Background: Bacteria show a bias in their genomic oligonucleotide composition far beyond that dictated by G+C content. Patterns of over- and underrepresented oligonucleotides carry a phylogenetic signal and are thus diagnostic for individual species. Patterns of short oligomers have been investigated by multiple groups in large numbers of bacteria genomes. However, global distributions of the most highly overrepresented mid-sized oligomers have not been assessed across all prokaryotes to date. We surveyed overrepresented mid-length oligomers across all prokaryotes and normalised for base composition and embedded oligomers using zero and second order Markov models.

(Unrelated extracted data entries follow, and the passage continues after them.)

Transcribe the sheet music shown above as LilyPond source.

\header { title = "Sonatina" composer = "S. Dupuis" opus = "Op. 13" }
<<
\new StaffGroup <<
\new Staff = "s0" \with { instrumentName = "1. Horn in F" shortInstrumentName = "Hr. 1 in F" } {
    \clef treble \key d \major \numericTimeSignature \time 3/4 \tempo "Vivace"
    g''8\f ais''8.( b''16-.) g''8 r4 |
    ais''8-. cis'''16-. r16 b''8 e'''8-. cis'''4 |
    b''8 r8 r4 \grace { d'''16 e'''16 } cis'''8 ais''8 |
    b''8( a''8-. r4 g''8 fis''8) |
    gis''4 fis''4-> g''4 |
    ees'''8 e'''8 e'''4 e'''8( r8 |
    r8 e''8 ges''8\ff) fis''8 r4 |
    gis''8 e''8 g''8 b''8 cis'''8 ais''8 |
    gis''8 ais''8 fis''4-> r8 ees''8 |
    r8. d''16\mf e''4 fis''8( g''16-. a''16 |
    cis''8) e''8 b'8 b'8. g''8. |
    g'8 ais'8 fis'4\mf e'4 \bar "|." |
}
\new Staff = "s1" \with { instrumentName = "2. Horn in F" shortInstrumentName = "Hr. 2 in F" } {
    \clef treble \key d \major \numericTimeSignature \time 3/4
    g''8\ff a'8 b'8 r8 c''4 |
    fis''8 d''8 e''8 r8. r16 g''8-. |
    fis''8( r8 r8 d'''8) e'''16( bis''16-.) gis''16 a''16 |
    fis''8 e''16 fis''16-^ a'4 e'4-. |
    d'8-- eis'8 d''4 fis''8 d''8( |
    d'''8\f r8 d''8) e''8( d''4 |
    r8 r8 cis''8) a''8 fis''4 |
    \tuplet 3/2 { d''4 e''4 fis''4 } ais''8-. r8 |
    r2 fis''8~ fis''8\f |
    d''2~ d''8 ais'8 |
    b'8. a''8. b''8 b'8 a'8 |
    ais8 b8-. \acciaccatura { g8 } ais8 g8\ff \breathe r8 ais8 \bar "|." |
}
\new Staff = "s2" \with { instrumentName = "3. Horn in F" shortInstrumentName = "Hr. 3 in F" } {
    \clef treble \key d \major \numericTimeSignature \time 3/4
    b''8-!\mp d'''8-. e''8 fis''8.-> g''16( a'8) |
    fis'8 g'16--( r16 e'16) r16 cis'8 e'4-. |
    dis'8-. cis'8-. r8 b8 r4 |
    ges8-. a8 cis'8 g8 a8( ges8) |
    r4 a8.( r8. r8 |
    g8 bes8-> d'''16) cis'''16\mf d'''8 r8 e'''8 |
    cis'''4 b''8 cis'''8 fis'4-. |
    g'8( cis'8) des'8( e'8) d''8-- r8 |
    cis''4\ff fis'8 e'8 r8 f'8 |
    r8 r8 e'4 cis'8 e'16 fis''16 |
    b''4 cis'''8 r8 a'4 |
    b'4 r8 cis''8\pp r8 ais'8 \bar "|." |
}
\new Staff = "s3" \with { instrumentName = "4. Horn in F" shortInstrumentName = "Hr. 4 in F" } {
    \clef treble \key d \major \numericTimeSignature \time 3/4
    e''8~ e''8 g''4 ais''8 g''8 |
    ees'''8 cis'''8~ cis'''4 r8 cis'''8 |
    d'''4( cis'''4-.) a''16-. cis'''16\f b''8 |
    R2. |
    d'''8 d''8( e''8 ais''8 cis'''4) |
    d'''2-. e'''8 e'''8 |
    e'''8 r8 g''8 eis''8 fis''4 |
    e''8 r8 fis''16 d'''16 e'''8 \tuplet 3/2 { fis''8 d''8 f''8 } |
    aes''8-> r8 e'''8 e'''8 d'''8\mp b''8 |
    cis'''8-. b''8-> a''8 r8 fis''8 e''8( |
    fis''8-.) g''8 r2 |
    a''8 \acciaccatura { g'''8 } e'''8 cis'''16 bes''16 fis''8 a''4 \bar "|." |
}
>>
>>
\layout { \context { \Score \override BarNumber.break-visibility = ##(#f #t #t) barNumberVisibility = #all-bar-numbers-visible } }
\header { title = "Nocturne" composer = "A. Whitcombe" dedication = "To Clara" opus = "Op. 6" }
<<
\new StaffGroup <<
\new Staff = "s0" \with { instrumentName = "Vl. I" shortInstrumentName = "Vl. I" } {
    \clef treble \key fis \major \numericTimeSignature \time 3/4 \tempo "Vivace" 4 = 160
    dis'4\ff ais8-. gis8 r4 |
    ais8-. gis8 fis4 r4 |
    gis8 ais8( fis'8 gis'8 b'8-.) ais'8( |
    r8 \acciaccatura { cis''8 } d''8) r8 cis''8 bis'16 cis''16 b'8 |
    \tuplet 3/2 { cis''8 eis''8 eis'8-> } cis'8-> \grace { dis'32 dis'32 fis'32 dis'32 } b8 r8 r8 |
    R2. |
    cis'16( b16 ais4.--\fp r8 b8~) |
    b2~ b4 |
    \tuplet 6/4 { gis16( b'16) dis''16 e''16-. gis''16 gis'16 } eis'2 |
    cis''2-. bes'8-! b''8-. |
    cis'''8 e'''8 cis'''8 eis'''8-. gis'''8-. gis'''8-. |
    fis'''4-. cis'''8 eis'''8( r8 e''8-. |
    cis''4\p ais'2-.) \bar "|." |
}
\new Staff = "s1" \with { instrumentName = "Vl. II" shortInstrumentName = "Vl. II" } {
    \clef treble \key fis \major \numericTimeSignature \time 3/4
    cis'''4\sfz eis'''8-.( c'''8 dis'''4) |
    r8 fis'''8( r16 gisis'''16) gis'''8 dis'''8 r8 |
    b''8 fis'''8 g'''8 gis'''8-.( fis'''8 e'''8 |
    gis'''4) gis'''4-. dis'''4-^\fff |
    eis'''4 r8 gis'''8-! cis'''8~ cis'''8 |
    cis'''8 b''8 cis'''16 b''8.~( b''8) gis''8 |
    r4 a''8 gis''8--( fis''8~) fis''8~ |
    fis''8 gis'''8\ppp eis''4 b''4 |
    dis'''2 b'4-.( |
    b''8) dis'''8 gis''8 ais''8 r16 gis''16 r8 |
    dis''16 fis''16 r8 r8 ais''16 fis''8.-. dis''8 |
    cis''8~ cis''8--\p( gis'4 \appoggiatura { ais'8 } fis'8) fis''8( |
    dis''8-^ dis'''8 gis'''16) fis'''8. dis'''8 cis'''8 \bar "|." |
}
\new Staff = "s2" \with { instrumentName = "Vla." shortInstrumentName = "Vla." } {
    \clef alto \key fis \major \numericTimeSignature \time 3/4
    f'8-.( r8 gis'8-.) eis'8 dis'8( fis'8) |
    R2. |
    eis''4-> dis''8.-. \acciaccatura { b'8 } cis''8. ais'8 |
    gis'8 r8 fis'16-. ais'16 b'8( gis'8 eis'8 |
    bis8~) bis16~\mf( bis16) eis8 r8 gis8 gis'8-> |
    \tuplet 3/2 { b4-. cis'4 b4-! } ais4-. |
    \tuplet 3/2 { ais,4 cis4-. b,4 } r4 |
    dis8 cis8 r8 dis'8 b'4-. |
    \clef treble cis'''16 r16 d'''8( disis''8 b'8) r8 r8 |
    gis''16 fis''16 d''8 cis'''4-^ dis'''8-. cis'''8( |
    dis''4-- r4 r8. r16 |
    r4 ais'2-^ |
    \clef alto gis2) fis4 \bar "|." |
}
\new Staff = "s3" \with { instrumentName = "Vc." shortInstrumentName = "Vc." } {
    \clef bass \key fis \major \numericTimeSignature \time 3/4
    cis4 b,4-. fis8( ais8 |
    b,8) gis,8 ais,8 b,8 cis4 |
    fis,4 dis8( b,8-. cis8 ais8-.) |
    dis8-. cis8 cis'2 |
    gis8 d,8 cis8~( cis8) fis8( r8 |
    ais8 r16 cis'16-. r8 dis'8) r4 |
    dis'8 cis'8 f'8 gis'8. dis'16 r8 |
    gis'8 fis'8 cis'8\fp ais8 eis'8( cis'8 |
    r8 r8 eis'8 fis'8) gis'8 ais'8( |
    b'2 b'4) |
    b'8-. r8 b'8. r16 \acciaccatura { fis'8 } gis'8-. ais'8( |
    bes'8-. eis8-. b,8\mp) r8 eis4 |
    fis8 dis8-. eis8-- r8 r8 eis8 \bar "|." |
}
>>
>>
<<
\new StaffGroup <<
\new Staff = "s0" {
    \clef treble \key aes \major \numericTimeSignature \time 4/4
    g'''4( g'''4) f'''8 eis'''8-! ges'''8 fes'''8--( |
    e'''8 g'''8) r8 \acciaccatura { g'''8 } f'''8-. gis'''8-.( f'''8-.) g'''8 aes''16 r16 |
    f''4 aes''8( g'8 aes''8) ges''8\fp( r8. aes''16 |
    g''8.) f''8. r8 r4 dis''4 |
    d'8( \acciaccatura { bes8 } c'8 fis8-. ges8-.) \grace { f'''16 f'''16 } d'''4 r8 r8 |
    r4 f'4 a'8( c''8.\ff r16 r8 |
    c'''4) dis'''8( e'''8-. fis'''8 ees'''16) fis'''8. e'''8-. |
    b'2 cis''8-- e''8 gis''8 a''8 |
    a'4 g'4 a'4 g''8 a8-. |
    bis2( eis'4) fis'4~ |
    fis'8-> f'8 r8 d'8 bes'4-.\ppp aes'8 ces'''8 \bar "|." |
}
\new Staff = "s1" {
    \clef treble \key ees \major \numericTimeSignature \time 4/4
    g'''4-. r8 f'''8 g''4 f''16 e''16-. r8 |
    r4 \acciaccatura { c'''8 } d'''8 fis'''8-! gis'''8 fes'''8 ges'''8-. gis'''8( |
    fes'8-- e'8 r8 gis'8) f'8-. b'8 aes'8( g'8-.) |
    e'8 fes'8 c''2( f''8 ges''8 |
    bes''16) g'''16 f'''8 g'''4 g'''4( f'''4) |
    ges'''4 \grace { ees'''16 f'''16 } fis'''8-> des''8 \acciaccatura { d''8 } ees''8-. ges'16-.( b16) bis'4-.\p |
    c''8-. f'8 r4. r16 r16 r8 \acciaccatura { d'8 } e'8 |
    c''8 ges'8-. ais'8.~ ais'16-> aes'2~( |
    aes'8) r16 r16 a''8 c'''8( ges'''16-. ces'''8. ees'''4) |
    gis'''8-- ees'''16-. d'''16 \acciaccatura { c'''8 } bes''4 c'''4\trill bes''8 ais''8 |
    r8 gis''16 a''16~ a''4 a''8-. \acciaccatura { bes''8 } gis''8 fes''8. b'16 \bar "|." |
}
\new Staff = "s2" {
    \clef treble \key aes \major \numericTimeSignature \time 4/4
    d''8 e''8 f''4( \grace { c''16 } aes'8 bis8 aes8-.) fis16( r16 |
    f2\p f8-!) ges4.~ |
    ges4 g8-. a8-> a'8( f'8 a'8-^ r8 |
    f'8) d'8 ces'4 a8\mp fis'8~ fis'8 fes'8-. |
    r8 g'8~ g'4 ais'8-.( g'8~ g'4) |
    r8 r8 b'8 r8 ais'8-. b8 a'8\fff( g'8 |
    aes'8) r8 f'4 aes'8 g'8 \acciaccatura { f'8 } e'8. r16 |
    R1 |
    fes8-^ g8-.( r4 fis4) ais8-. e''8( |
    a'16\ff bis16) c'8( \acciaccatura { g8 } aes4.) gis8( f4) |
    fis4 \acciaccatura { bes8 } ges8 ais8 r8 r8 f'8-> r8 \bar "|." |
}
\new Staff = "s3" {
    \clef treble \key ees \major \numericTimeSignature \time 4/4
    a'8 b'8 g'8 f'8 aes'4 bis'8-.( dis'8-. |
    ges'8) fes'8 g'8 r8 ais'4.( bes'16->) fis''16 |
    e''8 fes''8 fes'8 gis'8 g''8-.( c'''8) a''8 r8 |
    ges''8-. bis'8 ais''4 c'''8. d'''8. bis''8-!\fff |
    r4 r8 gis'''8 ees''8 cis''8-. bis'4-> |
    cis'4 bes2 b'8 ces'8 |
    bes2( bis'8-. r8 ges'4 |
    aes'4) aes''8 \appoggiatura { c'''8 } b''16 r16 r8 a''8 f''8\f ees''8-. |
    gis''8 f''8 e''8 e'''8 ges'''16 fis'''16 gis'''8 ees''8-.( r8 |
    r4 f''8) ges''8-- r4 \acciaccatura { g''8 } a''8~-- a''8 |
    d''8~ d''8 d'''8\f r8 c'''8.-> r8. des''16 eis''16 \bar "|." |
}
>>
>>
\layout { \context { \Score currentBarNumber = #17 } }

Principal findings: Here we report a presumably ancient set of oligomers conserved and overrepresented in nearly all branches of prokaryotic life, including Archaea. These oligomers are either adenine rich homopurines with one to three guanine nucleosides, or homopyridimines with one to four cytosine nucleosides. They do not show a consistent preference for coding or non-coding regions or aggregate in any coding frame, implying a role in DNA structure and as polypeptide binding sites. Structural parameters indicate these oligonucleotides to be an extreme and rigid form of B-DNA prone to forming triple stranded helices under common physiological conditions. Moreover, the narrow minor grooves of these structures are recognised by DNA binding and nucleoid associated proteins such as HU.
Conclusion: Homopurine and homopyrimidine oligomers exhibit distinct and unusual structural features and are present at high copy number in nearly all prokaryotic lineages. This fact suggests a non-neutral role of these oligonucleotides for bacterial genome organization that has been maintained throughout evolution.